WP3 produced HPIS report dealing with policy recommendations on the role of nudging for health care performance assessment agencies. Furthermore, all fellows contributed to providing evidence to facilitate the utilization of Healthcare Performance Intelligence by different end-users focusing on specific matters: the role of individual behaviors in adopting professional practices and the influence of practice networks; the role of organizational arrangements in quality of care variation and improvement and the use of routine data from various data sources; disease registry algorithms to extract patient cohorts to compare standards in type 2 diabetes; the need to explore variability in healthcare practices like medication prescription and the contribution of benchmarking to the performance of healthcare organizations; the effective measurement of long-term care at national and international level, both in high and middle income countries.
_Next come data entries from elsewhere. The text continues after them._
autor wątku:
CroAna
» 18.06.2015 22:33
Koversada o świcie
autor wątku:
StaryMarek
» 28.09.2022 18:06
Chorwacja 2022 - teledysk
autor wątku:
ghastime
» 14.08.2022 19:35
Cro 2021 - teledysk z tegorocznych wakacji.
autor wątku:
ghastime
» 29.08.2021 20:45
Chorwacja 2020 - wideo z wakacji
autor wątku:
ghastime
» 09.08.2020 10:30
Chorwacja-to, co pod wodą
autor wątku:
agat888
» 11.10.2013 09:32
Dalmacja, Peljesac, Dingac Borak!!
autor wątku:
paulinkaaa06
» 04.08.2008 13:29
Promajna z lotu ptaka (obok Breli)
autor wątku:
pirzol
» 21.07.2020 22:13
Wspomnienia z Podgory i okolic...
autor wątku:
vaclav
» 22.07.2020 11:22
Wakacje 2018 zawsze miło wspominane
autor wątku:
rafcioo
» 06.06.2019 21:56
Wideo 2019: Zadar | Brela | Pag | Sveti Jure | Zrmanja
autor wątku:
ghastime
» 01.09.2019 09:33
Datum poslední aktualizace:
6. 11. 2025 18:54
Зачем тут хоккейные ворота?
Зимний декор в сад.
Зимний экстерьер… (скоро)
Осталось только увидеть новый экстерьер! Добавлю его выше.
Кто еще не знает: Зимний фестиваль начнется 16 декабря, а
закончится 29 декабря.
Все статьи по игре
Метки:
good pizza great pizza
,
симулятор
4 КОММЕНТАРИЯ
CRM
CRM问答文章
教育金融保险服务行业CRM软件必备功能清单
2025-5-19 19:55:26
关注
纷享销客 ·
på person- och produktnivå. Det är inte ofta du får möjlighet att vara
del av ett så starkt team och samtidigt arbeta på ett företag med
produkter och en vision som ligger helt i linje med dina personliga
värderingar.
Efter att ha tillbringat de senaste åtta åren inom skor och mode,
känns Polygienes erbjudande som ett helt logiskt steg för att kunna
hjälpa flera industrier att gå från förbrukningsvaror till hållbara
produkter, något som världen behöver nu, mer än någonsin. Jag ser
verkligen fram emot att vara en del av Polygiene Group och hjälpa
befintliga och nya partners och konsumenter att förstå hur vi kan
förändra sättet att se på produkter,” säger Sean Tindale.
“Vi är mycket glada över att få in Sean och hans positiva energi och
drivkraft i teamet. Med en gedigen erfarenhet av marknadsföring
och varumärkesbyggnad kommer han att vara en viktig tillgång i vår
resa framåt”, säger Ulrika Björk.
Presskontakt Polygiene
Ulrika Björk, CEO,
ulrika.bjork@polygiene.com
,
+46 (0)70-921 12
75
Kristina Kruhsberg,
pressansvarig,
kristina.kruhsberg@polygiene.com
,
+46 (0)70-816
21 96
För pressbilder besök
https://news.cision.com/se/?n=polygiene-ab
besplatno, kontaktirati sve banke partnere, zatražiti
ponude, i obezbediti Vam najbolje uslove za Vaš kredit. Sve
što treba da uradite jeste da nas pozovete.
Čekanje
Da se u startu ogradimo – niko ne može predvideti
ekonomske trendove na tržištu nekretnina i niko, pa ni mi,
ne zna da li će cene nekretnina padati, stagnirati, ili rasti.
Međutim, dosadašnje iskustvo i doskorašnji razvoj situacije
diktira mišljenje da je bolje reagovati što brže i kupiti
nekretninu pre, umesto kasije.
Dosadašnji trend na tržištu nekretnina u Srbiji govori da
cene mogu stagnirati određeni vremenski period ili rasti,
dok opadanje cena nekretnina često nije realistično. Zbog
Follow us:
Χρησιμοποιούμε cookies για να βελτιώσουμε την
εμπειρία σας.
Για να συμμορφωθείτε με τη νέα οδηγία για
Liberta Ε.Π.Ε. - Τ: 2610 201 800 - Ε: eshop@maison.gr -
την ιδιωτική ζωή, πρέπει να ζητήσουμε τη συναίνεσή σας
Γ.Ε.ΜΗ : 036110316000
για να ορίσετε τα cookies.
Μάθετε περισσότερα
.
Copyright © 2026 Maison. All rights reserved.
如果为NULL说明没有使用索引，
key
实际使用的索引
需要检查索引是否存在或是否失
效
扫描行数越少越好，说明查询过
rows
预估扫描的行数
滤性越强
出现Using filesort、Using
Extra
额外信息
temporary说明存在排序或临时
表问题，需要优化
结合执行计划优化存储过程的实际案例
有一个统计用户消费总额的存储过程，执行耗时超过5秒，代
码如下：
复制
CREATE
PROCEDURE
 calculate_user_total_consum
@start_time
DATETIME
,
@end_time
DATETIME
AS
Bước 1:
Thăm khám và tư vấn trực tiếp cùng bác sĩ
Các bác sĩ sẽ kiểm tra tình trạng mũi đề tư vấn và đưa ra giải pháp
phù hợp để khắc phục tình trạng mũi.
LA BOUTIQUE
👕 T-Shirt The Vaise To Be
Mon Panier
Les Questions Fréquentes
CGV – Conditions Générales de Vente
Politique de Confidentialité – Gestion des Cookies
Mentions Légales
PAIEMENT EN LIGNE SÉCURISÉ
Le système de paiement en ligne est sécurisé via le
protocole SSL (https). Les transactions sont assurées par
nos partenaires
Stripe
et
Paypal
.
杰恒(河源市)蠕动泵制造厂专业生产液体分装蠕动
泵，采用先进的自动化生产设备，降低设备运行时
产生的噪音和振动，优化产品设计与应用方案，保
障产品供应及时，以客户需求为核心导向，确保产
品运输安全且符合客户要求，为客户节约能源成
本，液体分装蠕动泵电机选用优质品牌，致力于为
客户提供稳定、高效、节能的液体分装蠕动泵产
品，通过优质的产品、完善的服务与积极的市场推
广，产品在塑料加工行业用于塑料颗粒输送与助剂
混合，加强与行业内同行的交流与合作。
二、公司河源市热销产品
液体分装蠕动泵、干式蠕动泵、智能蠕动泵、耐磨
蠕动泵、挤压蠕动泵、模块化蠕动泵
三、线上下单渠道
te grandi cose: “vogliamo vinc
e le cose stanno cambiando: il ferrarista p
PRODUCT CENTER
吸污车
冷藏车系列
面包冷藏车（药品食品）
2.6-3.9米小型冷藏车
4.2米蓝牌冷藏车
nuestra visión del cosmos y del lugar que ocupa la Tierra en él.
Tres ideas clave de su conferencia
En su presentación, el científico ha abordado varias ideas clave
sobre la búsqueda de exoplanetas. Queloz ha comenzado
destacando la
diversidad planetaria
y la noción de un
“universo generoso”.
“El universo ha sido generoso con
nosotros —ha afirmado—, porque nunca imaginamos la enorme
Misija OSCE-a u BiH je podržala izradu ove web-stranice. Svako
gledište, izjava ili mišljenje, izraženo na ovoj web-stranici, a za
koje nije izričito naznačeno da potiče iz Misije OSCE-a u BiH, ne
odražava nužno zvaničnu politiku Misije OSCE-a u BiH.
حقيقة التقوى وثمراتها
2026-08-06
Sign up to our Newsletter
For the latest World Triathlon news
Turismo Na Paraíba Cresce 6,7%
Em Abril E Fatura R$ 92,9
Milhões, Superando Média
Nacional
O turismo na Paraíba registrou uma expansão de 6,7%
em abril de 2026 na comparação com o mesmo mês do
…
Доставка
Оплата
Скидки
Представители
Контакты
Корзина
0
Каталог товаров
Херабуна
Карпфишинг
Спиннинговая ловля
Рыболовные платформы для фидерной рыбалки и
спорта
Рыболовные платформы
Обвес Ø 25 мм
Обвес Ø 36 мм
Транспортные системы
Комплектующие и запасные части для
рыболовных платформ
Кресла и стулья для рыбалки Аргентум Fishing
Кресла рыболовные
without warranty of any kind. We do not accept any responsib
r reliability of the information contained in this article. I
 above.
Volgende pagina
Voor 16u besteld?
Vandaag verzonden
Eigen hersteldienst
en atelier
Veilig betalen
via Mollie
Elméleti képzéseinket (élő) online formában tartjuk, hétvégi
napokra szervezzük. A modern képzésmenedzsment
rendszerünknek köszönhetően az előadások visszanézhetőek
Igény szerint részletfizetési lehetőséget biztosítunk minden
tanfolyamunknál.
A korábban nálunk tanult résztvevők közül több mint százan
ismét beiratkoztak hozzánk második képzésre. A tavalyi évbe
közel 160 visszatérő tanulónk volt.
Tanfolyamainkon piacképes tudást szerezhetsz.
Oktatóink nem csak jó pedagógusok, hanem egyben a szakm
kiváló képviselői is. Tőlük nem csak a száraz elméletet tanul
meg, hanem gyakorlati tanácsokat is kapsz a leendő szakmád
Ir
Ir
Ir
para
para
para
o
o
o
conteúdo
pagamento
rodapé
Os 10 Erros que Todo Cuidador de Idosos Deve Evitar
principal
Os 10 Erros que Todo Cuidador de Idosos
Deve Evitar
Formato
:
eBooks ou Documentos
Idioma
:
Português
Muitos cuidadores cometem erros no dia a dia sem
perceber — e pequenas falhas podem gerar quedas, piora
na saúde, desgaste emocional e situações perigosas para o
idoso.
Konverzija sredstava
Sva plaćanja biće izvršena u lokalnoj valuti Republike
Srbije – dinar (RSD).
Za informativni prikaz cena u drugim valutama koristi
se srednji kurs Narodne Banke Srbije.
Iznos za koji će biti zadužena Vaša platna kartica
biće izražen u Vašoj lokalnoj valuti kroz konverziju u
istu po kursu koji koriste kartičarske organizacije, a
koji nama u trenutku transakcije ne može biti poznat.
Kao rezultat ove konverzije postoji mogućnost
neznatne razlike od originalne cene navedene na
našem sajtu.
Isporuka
In WP4, all ESRs participated in the training weeks organized by the HealthPros network, and in various other local training activities.
HealthPros actively promoted (and investigated) the key role of health system performance intelligence for managing a public health crisis, posed by the COVID-19 pandemic. Various fellows worked to improve the actionability of public national COVID-19 dashboards intended for ministries of health and/or the general public and were involved in reviewing and advising international and governmental strategy documents. Results were validated and discussed in a (WHO/EURO supported) learning community with representatives from institutes responsible for the development of national dashboards. The coronavirus outbreak highlighted the need for health system performance intelligence analysts and methods that can robustly detect signals from different (routinely available) data sources and the importance of the buy-in from policy-makers to support the development and use of performance intelligence for the enduring transformation of pandemic-resilient health systems.